Deep-learning models are connectionist systems, roughly built to mimic the architecture of human neurons and synapses. The idea that connectionist systems can make representations isn’t new. But traditionally, the kinds of contents that have been attributed to these representations aren’t anything like, you know, “sandwiches” or “dogs” or “flowers” – nothing like the semantic content of human mental states.
Now, they are somewhat like dogs and sandwiches and flowers.
Q. And love?
A. No, I don’t think deep-learning models are capable of the kinds of mental states humans have when we do things like love, hate, desire, or hope for something. Those kinds of mental states are distinct from mental states like beliefs because they involve representations not just about the way the world is, but the way we want it to be.
As humans, we’re capable of these kinds of mental states, because we don’t just learn about the world, we act within it in complex ways. By contrast, the aim of training chatbots is just to get them to learn and report on what they’ve learned in conversation.
But I’m not sure this distinction will hold up when sophisticated learning algorithms are implemented in machines with bodies that act in the world in complex ways.
Q. The AI stated things that were not just off-putting, but scary, such as wanting to release a virus.
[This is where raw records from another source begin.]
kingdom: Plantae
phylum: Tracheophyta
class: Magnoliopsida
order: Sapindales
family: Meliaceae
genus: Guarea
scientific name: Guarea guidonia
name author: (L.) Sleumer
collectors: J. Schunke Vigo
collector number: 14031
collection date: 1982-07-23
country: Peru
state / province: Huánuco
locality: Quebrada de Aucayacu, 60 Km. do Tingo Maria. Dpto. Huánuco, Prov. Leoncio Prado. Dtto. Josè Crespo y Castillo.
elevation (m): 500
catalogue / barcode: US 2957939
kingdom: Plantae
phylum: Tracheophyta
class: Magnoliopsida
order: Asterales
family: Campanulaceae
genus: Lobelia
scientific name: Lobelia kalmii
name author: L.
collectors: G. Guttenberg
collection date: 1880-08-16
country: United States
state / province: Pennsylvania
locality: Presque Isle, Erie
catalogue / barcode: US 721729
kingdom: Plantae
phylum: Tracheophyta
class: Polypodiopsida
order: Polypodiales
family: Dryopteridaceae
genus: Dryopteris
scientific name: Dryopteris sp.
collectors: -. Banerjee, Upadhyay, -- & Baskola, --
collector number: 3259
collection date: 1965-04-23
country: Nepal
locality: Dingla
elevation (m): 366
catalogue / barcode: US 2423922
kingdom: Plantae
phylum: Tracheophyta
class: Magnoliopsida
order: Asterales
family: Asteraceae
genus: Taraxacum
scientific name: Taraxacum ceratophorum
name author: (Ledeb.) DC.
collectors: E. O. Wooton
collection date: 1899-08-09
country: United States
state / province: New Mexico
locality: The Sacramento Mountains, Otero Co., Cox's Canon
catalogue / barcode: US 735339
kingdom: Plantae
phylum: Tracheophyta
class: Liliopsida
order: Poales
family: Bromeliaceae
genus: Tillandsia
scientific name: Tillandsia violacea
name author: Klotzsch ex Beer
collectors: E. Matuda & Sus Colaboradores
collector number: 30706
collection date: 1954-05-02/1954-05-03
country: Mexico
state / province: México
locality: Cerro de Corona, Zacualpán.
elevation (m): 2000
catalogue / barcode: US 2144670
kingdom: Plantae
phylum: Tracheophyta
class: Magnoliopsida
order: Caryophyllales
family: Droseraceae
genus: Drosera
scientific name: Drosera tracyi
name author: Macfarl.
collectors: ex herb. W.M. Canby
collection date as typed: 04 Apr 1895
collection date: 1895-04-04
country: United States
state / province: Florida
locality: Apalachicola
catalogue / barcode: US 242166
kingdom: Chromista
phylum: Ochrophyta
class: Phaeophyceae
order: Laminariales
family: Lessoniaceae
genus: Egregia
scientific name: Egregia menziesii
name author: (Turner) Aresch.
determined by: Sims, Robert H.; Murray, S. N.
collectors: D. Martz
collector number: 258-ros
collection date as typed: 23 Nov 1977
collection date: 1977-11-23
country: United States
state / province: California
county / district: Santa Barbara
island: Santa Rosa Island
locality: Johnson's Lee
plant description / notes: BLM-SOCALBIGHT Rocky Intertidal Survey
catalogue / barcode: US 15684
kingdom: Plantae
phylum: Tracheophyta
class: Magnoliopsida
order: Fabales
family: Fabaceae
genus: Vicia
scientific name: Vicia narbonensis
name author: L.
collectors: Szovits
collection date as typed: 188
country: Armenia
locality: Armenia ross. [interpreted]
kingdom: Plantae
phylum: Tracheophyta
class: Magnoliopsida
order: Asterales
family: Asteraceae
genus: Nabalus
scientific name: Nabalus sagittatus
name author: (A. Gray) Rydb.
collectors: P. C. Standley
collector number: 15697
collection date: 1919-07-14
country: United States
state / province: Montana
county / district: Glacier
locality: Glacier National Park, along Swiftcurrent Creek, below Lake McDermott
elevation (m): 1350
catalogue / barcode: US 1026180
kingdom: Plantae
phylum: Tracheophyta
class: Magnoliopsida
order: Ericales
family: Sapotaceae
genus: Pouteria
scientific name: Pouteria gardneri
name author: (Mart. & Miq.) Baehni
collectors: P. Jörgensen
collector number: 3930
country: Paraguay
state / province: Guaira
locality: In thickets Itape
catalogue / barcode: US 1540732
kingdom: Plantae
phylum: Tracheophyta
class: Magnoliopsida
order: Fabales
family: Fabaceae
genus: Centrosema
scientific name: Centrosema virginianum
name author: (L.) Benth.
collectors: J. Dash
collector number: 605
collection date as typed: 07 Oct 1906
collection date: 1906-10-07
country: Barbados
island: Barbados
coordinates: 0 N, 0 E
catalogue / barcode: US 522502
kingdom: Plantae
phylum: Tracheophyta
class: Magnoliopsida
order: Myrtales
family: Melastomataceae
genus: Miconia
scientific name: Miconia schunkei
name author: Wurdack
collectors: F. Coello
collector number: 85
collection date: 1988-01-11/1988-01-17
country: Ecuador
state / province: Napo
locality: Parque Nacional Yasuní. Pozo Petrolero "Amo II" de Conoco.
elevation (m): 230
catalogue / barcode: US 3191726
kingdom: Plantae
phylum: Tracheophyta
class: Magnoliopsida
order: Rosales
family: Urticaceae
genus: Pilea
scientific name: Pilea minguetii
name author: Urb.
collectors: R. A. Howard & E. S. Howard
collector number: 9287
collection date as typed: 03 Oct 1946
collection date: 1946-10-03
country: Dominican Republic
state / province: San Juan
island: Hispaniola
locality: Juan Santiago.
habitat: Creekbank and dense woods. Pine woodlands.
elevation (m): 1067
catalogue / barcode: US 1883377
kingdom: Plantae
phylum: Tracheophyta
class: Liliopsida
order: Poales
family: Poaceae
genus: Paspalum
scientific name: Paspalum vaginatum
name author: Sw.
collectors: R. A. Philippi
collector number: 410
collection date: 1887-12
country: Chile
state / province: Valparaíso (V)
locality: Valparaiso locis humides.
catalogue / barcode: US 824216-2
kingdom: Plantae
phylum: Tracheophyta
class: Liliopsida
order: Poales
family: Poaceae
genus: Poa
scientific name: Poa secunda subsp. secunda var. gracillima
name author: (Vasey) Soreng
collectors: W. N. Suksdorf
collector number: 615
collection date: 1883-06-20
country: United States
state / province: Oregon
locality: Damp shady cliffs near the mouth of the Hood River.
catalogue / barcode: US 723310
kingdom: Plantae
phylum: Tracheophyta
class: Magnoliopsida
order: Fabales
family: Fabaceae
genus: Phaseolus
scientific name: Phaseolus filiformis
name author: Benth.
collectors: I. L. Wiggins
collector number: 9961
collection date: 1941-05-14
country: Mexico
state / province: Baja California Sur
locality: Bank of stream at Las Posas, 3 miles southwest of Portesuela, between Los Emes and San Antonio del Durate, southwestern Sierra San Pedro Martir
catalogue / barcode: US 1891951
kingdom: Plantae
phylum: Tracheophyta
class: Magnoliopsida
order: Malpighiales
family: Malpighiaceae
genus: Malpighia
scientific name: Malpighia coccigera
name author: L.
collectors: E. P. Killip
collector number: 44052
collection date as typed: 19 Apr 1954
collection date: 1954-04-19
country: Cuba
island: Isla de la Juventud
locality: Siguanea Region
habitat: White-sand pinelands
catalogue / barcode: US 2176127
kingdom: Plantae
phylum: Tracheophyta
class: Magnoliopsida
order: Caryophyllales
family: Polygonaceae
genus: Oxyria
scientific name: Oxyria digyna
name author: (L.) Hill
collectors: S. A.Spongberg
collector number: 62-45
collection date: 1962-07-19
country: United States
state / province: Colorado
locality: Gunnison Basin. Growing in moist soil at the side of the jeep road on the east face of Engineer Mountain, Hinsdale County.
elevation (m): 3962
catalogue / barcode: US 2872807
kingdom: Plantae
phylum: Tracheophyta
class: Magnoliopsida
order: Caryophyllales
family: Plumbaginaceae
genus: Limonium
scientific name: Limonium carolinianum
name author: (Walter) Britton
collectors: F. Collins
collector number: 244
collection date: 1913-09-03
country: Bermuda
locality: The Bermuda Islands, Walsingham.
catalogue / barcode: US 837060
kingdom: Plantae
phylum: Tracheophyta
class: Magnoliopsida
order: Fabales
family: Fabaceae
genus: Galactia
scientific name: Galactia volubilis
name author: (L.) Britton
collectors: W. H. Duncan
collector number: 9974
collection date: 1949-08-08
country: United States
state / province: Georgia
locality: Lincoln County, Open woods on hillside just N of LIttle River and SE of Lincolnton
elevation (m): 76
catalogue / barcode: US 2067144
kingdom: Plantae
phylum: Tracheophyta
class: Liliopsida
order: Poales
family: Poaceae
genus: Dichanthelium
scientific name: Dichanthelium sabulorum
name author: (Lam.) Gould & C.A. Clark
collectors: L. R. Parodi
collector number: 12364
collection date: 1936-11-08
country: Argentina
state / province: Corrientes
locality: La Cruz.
What do you make of that?
A. I’m not totally sure, but my guess is that those kinds of responses are a synthesis of dystopian stories about AI taking over the world in Sydney’s training data, which is a significant portion of the internet if it’s similar to ChatGPT’s training data – just like a response to a request for a curry recipe would be a synthesis of curry recipes from training data.
What this also shows is that Sydney’s safety features at the time of that conversation with the Times reporter are different than ChatGPT’s, which will refuse to pretend it has a Jungian “shadow self” that wants to release a deadly virus.
Q. Is there anything you are worried about related to how AI is developing? A. Though AI chatbots learn through conversations with millions of users, their developers, of course, have a higher order of control than users. They get to decide things like which safety features AI have, even though the public can contribute to these decisions by reporting problems.
For chatbots, these safety features regulate what kind of content its willing to generate.
Even if developers have the best intentions, their decisions will reflect their biases about what counts as harmful, decisions to which users will be subject. The opacity of some of these decisions worries me.